Race to watch: Iranian-American activist faces Texas conservative

Sima Ladjevardian, a Beto O’Rourke aide, is challenging Trump-surrogate Dan Crenshaw to represent the diverse district.

Composite - Congressman Dan Crenshaw and his election challenger Sima Ladjevardian
Congressman Dan Crenshaw is being challenged by progressive Sima Ladjevardian in Texas [AFP/Sima Ladjevardian campaign]

A congressional race between staunchly conservative House Republican Dan Crenshaw and Iranian American progressive Sima Ladjevardian has garnered national attention while encapsulating the shifting Demographics in the one-time Republican bastion of Texas. 

Crenshaw and Ladjevardian are competing to represent the state’s second congressional district, which includes parts of northern and western Houston. 

Both have earned their party’s bonafides in recent years.

Crenshaw, a former Navy SEAL and purple heart recipient, has become a solid Trump surrogate and rising star who was given a prime-time slot at this year’s Republican National Convention.

Ladjevardian was a key adviser to Beto O’Rourke during his expectation-defying attempt to defeat Republican Senator Ted Cruz for his seat in 2018. She was recently endorsed by former President Barack Obama, who has thrown his weight behind several races in the state. 
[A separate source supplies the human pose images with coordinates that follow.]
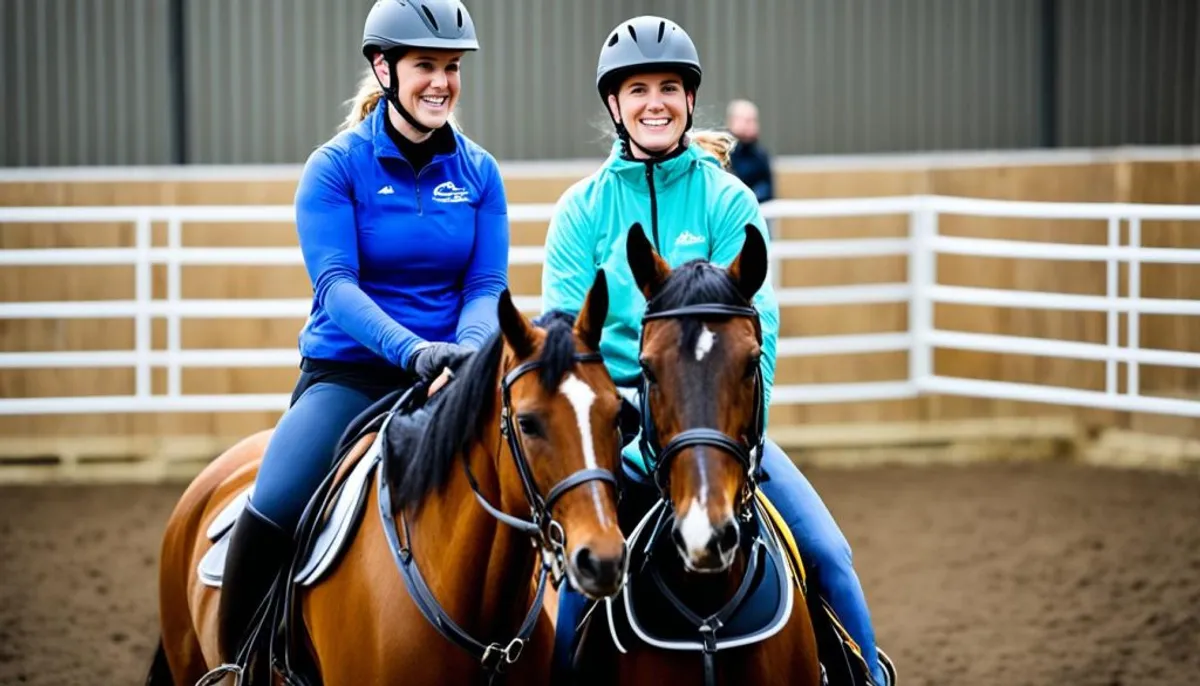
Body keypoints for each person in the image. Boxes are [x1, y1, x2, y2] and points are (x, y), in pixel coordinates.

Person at [541, 15, 888, 686]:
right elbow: (564, 340)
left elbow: (764, 331)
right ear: (615, 105)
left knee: (829, 555)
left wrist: (738, 437)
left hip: (717, 434)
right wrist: (630, 439)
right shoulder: (581, 212)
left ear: (690, 99)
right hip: (622, 435)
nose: (655, 102)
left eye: (669, 86)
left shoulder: (730, 200)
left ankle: (866, 676)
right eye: (637, 89)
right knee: (574, 591)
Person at [215, 0, 509, 666]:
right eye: (425, 66)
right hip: (350, 376)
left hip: (453, 377)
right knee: (277, 499)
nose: (441, 82)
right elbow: (336, 288)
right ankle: (235, 667)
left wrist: (461, 355)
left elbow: (485, 287)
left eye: (452, 68)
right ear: (384, 68)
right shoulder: (335, 168)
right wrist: (414, 349)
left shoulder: (480, 174)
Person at [726, 98, 775, 204]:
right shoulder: (722, 153)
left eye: (754, 121)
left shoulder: (761, 155)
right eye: (747, 121)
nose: (751, 126)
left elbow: (767, 189)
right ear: (732, 121)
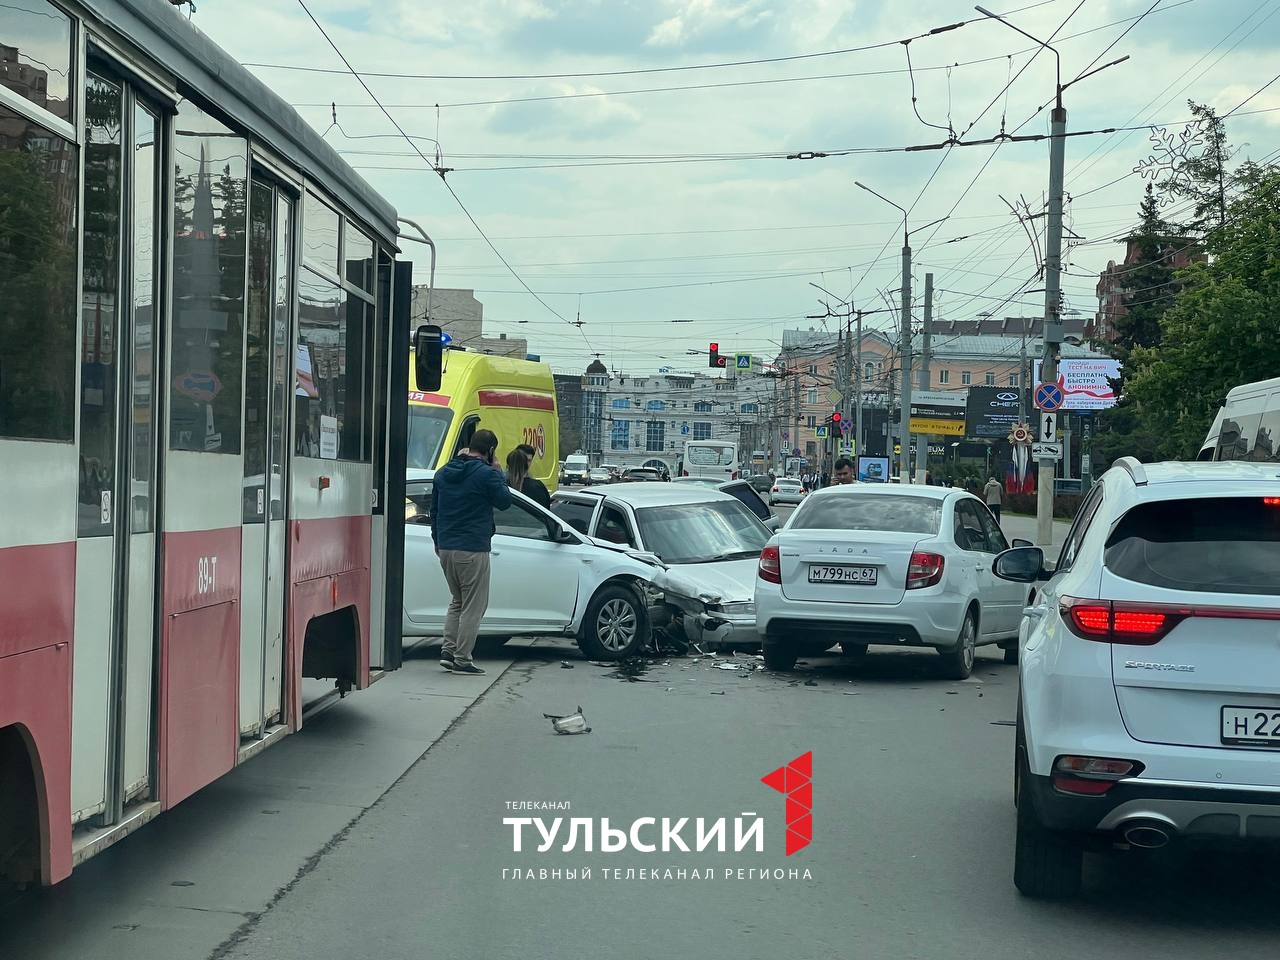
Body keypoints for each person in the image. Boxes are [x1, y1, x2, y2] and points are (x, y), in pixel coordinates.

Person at [430, 429, 511, 675]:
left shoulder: (443, 473)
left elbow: (435, 510)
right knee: (474, 606)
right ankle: (462, 658)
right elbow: (505, 501)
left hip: (445, 546)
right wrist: (498, 472)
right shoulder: (487, 475)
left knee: (458, 601)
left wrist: (437, 540)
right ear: (490, 451)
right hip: (472, 547)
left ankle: (448, 650)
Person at [514, 443, 551, 508]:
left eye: (528, 460)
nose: (525, 464)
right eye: (523, 459)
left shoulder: (537, 487)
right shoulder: (505, 484)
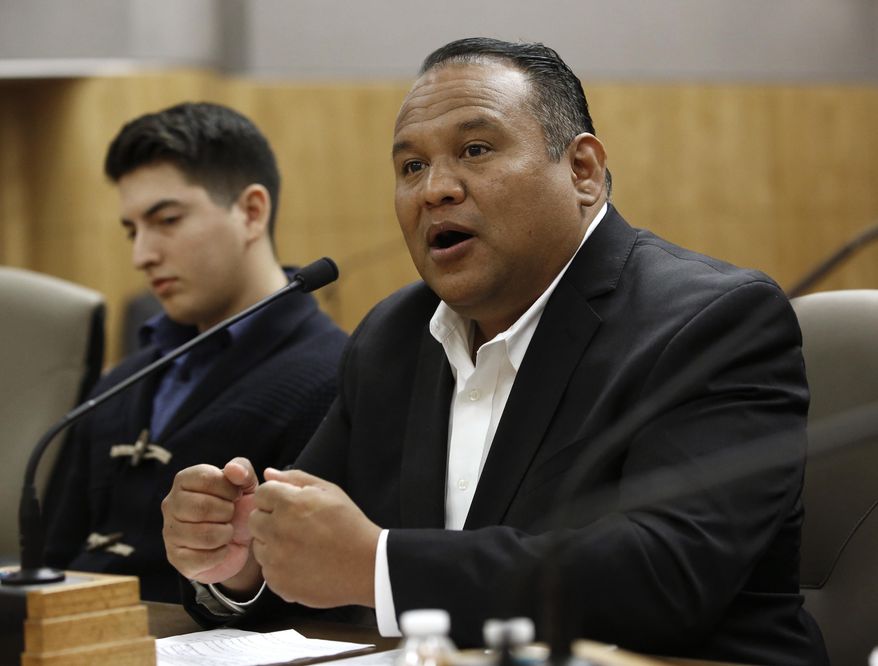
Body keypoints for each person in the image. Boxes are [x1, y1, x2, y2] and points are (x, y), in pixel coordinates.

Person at [160, 40, 828, 665]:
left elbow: (666, 577)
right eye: (411, 166)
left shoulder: (713, 322)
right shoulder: (396, 335)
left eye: (475, 150)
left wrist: (380, 566)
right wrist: (243, 557)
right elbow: (314, 555)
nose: (435, 189)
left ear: (584, 170)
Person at [44, 102, 348, 603]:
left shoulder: (334, 377)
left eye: (166, 219)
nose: (142, 254)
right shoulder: (124, 380)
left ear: (251, 212)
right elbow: (51, 561)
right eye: (132, 230)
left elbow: (322, 596)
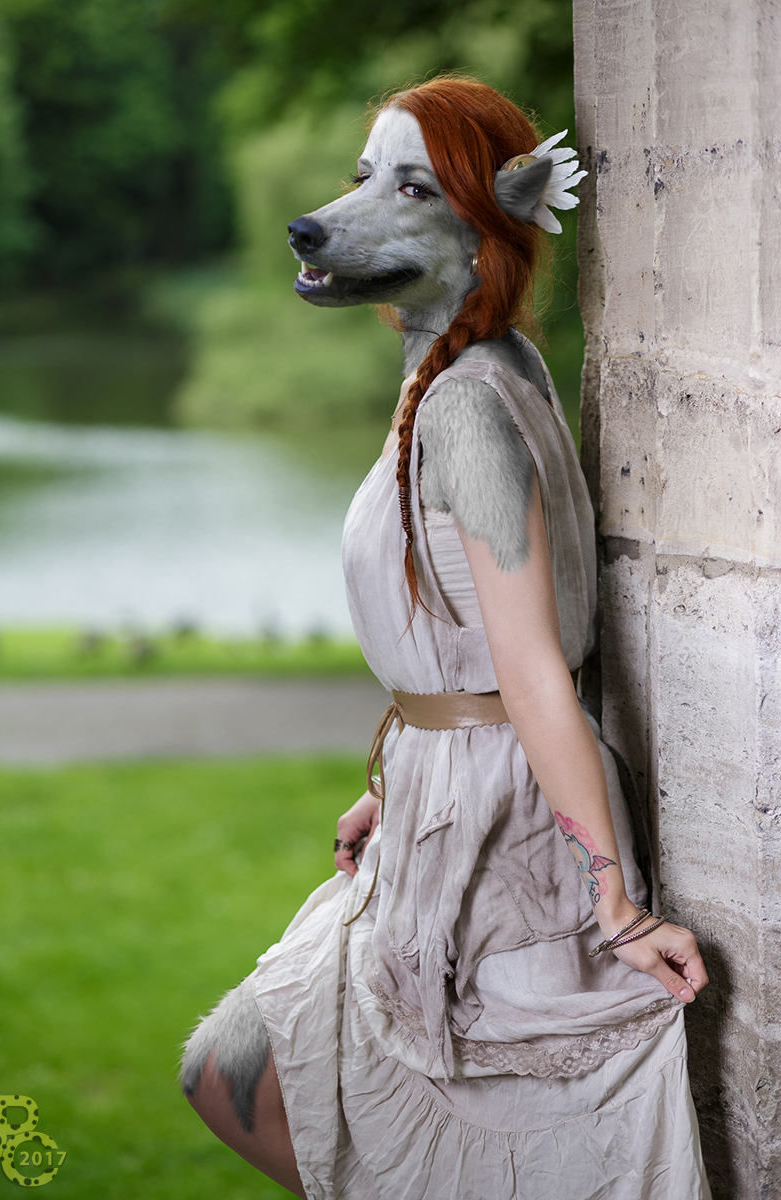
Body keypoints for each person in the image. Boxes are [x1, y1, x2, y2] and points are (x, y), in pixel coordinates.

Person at [181, 77, 711, 1199]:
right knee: (237, 1072)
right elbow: (476, 642)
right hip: (441, 798)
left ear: (491, 227)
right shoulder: (483, 369)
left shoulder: (469, 400)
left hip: (504, 830)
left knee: (243, 1080)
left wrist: (615, 907)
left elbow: (532, 668)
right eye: (366, 174)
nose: (336, 213)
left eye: (412, 188)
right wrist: (402, 771)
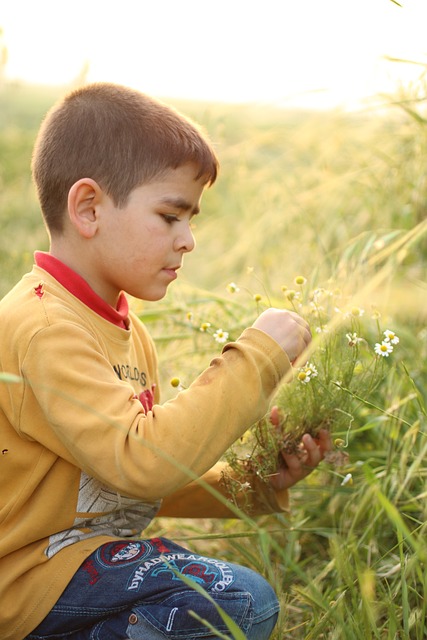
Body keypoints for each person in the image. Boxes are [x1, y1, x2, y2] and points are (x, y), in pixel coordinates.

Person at [0, 82, 331, 640]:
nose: (188, 240)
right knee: (235, 602)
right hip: (26, 582)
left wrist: (255, 482)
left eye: (191, 219)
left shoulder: (124, 330)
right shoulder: (46, 328)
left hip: (79, 571)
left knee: (226, 598)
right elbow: (142, 459)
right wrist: (258, 358)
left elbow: (128, 482)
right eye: (171, 215)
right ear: (88, 208)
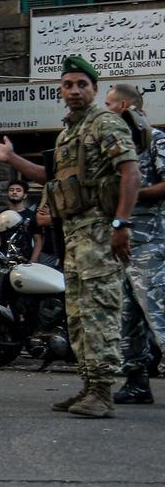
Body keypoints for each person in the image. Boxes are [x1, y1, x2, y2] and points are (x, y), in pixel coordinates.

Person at [0, 55, 140, 418]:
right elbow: (48, 176)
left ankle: (102, 392)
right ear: (60, 90)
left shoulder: (106, 124)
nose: (74, 91)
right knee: (79, 315)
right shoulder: (69, 132)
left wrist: (122, 224)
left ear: (95, 90)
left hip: (100, 232)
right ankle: (88, 386)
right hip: (74, 237)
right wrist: (10, 158)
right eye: (68, 85)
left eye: (81, 85)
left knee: (99, 312)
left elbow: (130, 174)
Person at [103, 84, 165, 405]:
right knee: (127, 319)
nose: (105, 107)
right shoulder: (117, 146)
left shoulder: (157, 140)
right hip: (121, 246)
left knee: (160, 314)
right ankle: (137, 381)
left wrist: (129, 195)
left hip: (152, 245)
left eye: (109, 103)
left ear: (125, 105)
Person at [0, 179, 38, 260]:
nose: (14, 192)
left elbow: (38, 240)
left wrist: (33, 260)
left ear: (25, 195)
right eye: (11, 190)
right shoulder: (1, 215)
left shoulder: (31, 215)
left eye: (18, 190)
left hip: (25, 258)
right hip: (3, 258)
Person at [28, 202, 60, 268]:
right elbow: (40, 220)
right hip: (47, 253)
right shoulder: (43, 203)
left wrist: (51, 215)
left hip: (62, 250)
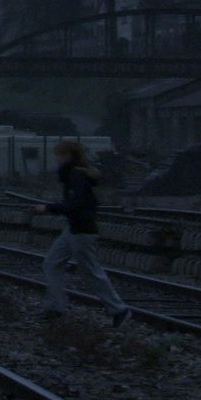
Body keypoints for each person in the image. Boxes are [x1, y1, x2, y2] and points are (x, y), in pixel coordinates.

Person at [33, 140, 132, 327]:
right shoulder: (73, 175)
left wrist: (47, 208)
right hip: (73, 229)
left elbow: (75, 205)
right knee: (51, 263)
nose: (56, 158)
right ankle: (56, 307)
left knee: (91, 271)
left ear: (68, 155)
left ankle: (120, 310)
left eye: (59, 154)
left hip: (82, 230)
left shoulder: (76, 177)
Crenshaw is considered a favourite in the race and as of the end of June, had vastly outraised Ladjevardian. However, observers see a potential opening for Ladjevardian’s immigrant-friendly policies, particularly as the residents of the increasingly diverse area struggle with the economic and social fallout of the coronavirus pandemic. 

“As an immigrant, I understand the value of why our votes matter and why it’s essential to be civically engaged,” she told the Washington Post in late August, while adding she was running more as “a mom, a breast cancer survivor and a political activist”.

Shifting Demographics

Texas will become one of just three states whose eligible voter population comprises more than 50 percent minorities in 2020, according to the Brookings Institution, the other two being Democratic strongholds California and Hawaii. The District of Columbia’s eligible voters are also majority-minority. 

Houston, in particular, has become “by many measures, the single most ethnically diverse major metropolitan area in the country”, Stephen Klineberg, a sociology professor at Rice University, told the Los Angeles Times. 

He added that 2019 census projections for the US in 2050 reflect “Houston today”. 

Ladjevardian was born in Iran and fled the country with her family in the late 1970s during the Iranian revolution.

She graduated from Hastings Law School and has said she was motivated to run for office to give everyone a chance at the “American Dream” that she was able to achieve. 

An activist and non-profit co-founder, Ladjevardian became a senior adviser and campaign finance liaison for O’Rourke. The campaign went on to break fundraising records. 

Officially filing her Congressional candidacy just hours before the deadline on December 9, she shook up the Democratic primary and quickly garnered an endorsement from her former boss, O’Rourke. 

After winning 48 percent of the vote in the first primary vote, she avoided a runoff when candidate Elisa Cardnell dropped out of the race. 

Attempt to unseat Crenshaw

Ladjevardian’s general election campaign has focused on Crenshaw’s response to the coronavirus, with an emphasis on healthcare informed by Ladjevardian’s own experience with breast cancer. 

Crenshaw, meanwhile, has been accused of downplaying and spreading misinformation about the virus, which has killed nearly 200,000 amid more than 6.8 million cases in the US. 

In July a group of more than 100 Houston-area doctors, medical professionals, and emergency room physicians slammed Crenshaw in a letter, accusing him of “undermin[ing] the advice of our public health experts at every turn – enabling millions of his followers to the same”.

His messaging, they said, left health workers “handicapped in our mission”.

The freshman congressman had gained national attention after appearing on Saturday Night Live after a performer on the show ridiculed his missing eye, which he lost in combat in Afghanistan. 

His hardline anti-abortion rights stance, opposition to the Obama-era Affordable Care Act, aversion to universal background checks for gun owners, and support for Trump’s immigration policies have bolstered support among conservatives in the district. 

However, recent faux pas may make him vulnerable with more moderate voters. Those include suggesting Democratic Senator Tammy Duckworth, who is also a purple heart recipient after losing her legs in a helicopter crash in Iraq, supported the “destruction of America”. 

Ladjevardian, in contrast, supports abortion rights, universal background checks for gun sales, and a path to citizenship for undocumented migrants. 

Following Crenshaw’s RNC speech, Ladjevardian saw a surge in campaign donations, raising more than $100,000 in the immediate aftermath, which included 2,000 new donors, according to the Texas Signal.